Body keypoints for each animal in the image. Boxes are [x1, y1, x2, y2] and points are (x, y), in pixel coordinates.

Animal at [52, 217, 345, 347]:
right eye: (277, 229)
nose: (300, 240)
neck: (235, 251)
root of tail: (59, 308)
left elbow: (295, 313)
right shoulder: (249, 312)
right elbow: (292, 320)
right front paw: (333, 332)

# # # # #

▸ What needs to be done
Return the full listing unchanged.

▸ Answer below
Body keypoints for each animal in the image. Boxes are [x1, y1, x2, y2] and points are (x, y), in pixel coordinates.

Animal at [52, 217, 345, 347]:
right eye: (277, 229)
nose: (300, 240)
neck: (235, 251)
root of tail: (59, 308)
left elbow: (295, 313)
right shoulder: (249, 312)
right elbow: (292, 320)
right front paw: (333, 332)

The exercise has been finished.